İngilizce içindeki connective ne anlama geliyor?
İngilizce'deki connective kelimesinin anlamı nedir? Makale, tam anlamını, telaffuzunu ve iki dilli örneklerle birlikte connective'ün İngilizce'te nasıl kullanılacağına ilişkin talimatları açıklamaktadır.
İngilizce içindeki connective kelimesi bağlayıcı, bağlayıcı, bağlayıcı sözcük, bağlayan şey, destek doku, bağ doku anlamına gelir. Daha fazla bilgi için lütfen aşağıdaki ayrıntılara bakın.

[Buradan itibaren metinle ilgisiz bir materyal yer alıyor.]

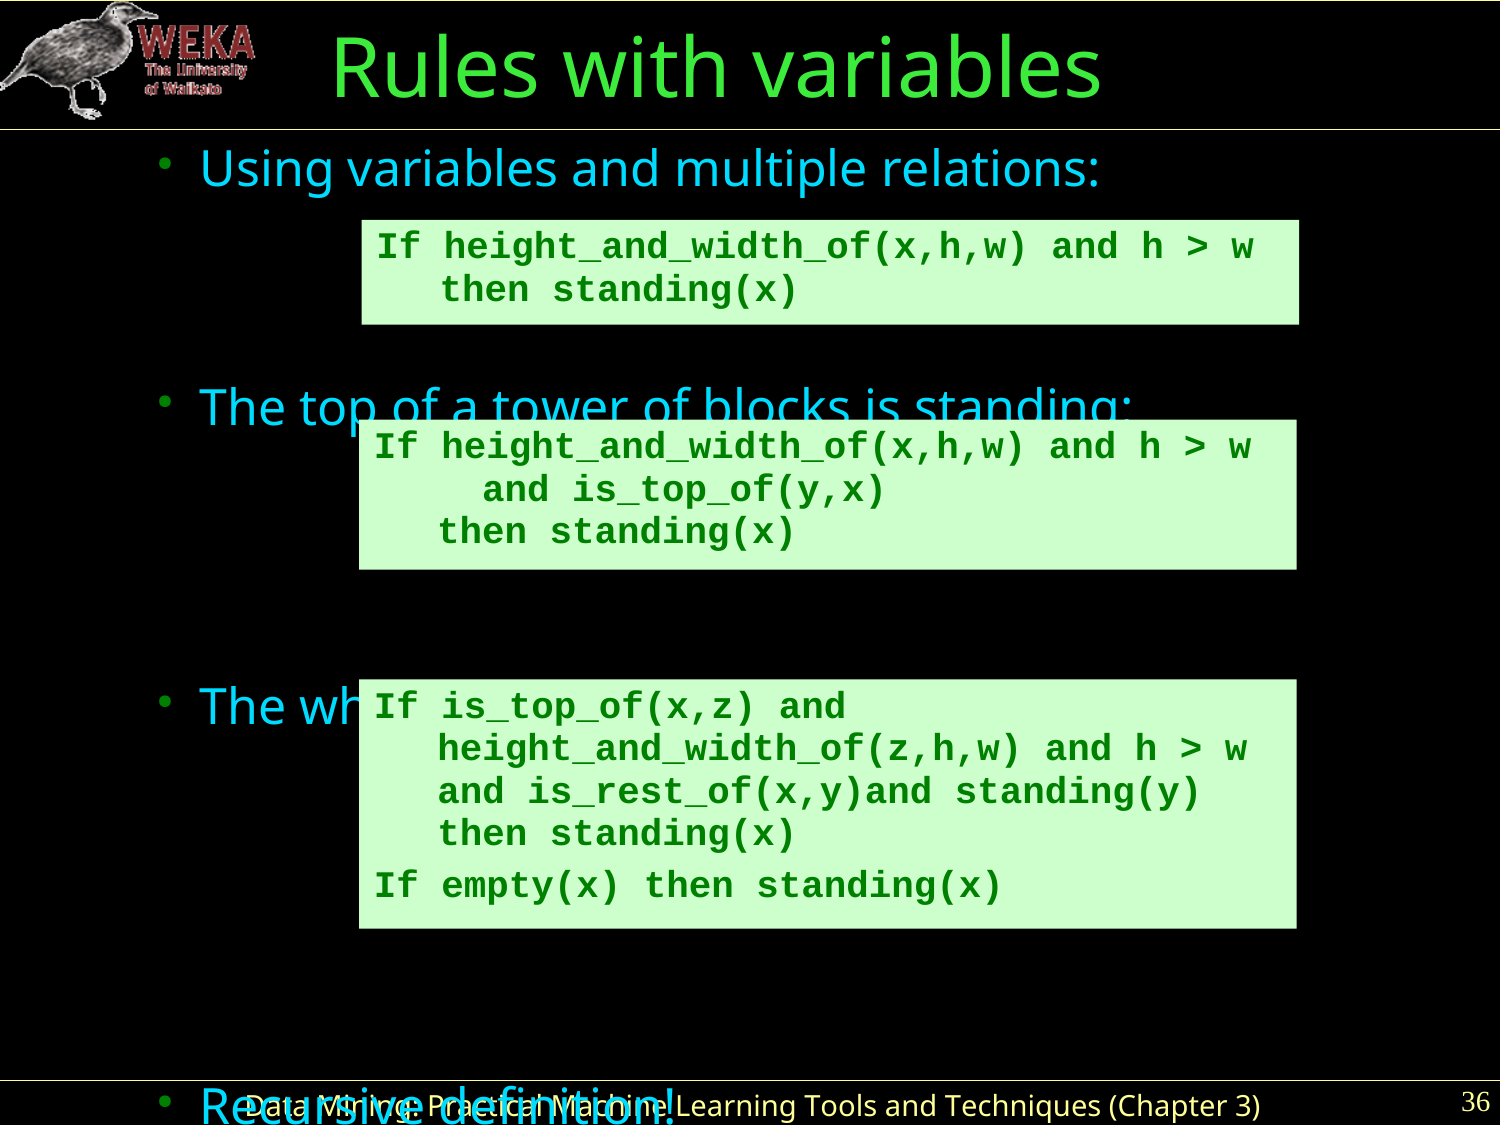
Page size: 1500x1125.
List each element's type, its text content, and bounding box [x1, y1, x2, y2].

text_box If is_top_of(x,z) and height_and_width_of(z,h,w) and h > w and is_rest_of(x,y)and standing(y) then standing(x) If empty(x) then standing(x) [359, 679, 1297, 929]
text_box If height_and_width_of(x,h,w) and h > w and is_top_of(y,x) then standing(x) [359, 419, 1297, 570]
text_box Using variables and multiple relations: The top of a tower of blocks is standing: The whole tower is standing: Recursive definition! [142, 130, 1380, 1003]
title Rules with variables [314, 0, 1500, 146]
picture [0, 1, 266, 129]
text_box If height_and_width_of(x,h,w) and h > w then standing(x) [361, 219, 1300, 325]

connective kelimesinin anlamı
bağlayıcıadjective (that joins) (sıfat: Varlıkların ve kavramların (isimlerin) niteliklerini, sayılarını, ölçülerini belirtir.) 'Because' and 'however' are examples of connective words. |
bağlayıcınoun (grammar: conjunction) (isim: Canlı cansız bütün varlıkları ve kavramları ifade eder.) The words 'and' and 'but' are simple connectives. |
bağlayıcı sözcüknoun (grammar: any connecting word) (isim: Canlı cansız bütün varlıkları ve kavramları ifade eder.) Connectives are used to sequence the events in a narrative. |
bağlayan şeynoun ([sth] that connects) (isim: Canlı cansız bütün varlıkları ve kavramları ifade eder.) |
destek dokunoun (botany: stamen tissue) (botanik) (isim: Canlı cansız bütün varlıkları ve kavramları ifade eder.) |
bağ dokunoun (botany: connecting tissue) (tıp) (isim: Canlı cansız bütün varlıkları ve kavramları ifade eder.) |
İngilizce öğrenelim
Artık connective'ün İngilizce içindeki anlamı hakkında daha fazla bilgi sahibi olduğunuza göre, seçilen örnekler aracılığıyla bunların nasıl kullanılacağını ve nasıl yapılacağını öğrenebilirsiniz. onları okuyun. Ve önerdiğimiz ilgili kelimeleri öğrenmeyi unutmayın. Web sitemiz sürekli olarak yeni kelimeler ve yeni örneklerle güncellenmektedir, böylece bilmediğiniz diğer kelimelerin anlamlarını İngilizce içinde arayabilirsiniz.
connective ile ilgili kelimeler
İngilizce sözcükleri güncellendi
İngilizce hakkında bilginiz var mı
İngilizce, İngiltere'ye göç eden ve 1400 yılı aşkın bir süre içinde gelişen Germen kabilelerinden gelmektedir. İngilizce, Çince ve İspanyolca'dan sonra dünyada en çok konuşulan üçüncü dildir. En çok öğrenilen ikinci dildir. ve yaklaşık 60 egemen ülkenin resmi dilidir.Bu dil, ikinci ve yabancı dil olarak anadili konuşanlardan daha fazla sayıda konuşmacıya sahiptir.İngilizce aynı zamanda Birleşmiş Milletler, Avrupa Birliği ve diğer birçok uluslararası kuruluşun ortak resmi dilidir. ve bölgesel organizasyonlar. Günümüzde dünyanın her yerindeki İngilizce konuşanlar nispeten kolaylıkla iletişim kurabiliyor.